Supported Data Sources in Flash¶
This section provides guidance on configuring Flash Service for various types of Depots supported by Flash, including Iceberg, Redshift, Snowflake, and BigQuery formats.
Iceberg format Depots¶
To configure Flash Service for Iceberg format Depots (e.g., DataOS Lakehouse, AWS S3, Azure ABFSS, Azure WASBS), add the following configuration in the Stack-specific section of the Flash Service manifest file. Replace the placeholders with actual values, customize the query, and adjust scheduling as needed.
# Iceberg
datasets:
- address: dataos://s3iceberg:iceberg_sink_s3/ice_groot
name: customer
init:
- create or replace table mycustomer as (select * from customer)
schedule:
- expression: "*/2 * * * *"
sql: INSERT INTO mycustomer BY NAME (select * from customer);
You can retrieve the dataset address from Metis.
Redshift Depot¶
For configuring Flash Service to work with Redshift Depots, use the following code.
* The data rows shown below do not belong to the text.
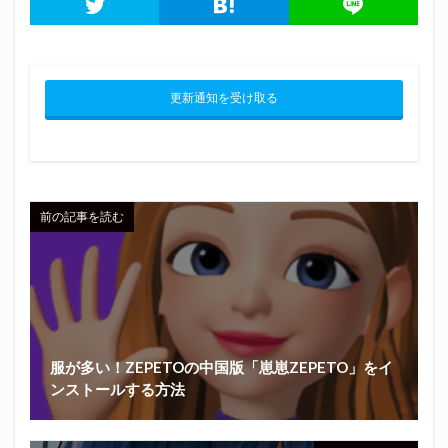
更新通知を受け取る
前の記事を読む
服が多い！ZEPETOの中国版「崽崽ZEPETO」をイ
ンストールする方法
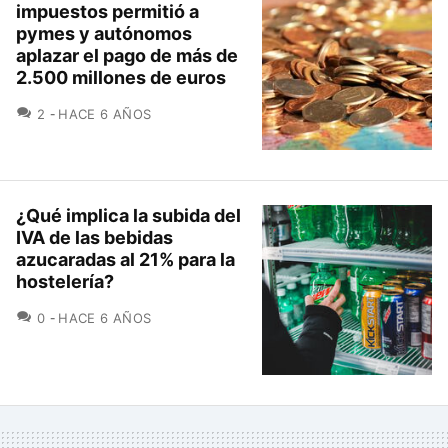
impuestos permitió a
pymes y autónomos
aplazar el pago de más de
2.500 millones de euros
COMENTARIOS
2
HACE 6 AÑOS
¿Qué implica la subida del
IVA de las bebidas
azucaradas al 21% para la
hostelería?
COMENTARIOS
0
HACE 6 AÑOS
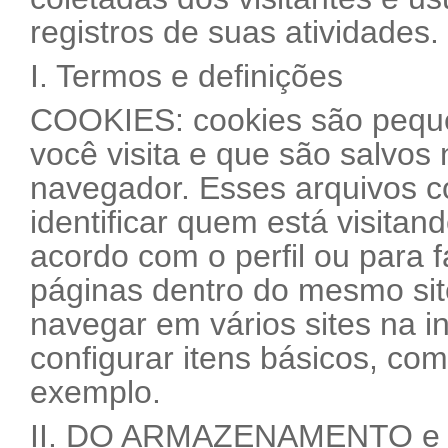
registros de suas atividades.
I. Termos e definições
COOKIES: cookies são pequen
você visita e que são salvos 
navegador. Esses arquivos 
identificar quem está visitan
acordo com o perfil ou para f
páginas dentro do mesmo sit
navegar em vários sites na i
configurar itens básicos, co
exemplo.
II. DO ARMAZENAMENTO e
Ensure to replace the placeholders, modify the query as needed, and set the appropriate schedule.
# Redshift Example
datasets:
- name: f_sales
depot: dataos://redshiftdepot
sql: SELECT * FROM f_sales
refresh:
expression: "*/2 * * * *"
sql: SELECT MAX(invoice_dt_sk) FROM f_sales
where: invoice_dt_sk > CURRENT_SQL_RUN_VALUE
Snowflake Depot¶
To configure Flash Service for Snowflake Depots, use the following configuration. Modify the placeholders and queries as necessary, and adjust the refresh schedule accordingly.
# Snowflake Example
datasets:
- name: f_sales_sf
depot: dataos://stsnowflake
sql: SELECT * FROM public.f_sales
meta:
schema: public
refresh:
expression: "*/2 * * * *"
sql: SELECT MAX(invoice_dt_sk) FROM public.f_sales
where: invoice_dt_sk > PREVIOUS_SQL_RUN_VALUE
BigQuery Depot¶
For BigQuery Depots, configure the Flash Service using the following code. Update the dataset details, SQL query, and scheduling to fit your requirements.
# BigQuery Example
datasets:
- name: f_sales
depot: dataos://bigquery
sql: SELECT * FROM sales_360.f_sales
meta:
bucket: tmdcdemogcs
refresh:
expression: "*/2 * * * *"
sql: SELECT MAX(invoice_dt_sk) FROM sales_360.f_sales
where: invoice_dt_sk > PREVIOUS_SQL_RUN_VALUE
These configurations will allow Flash to cache datasets from various sources, ensuring efficient data access and query performance.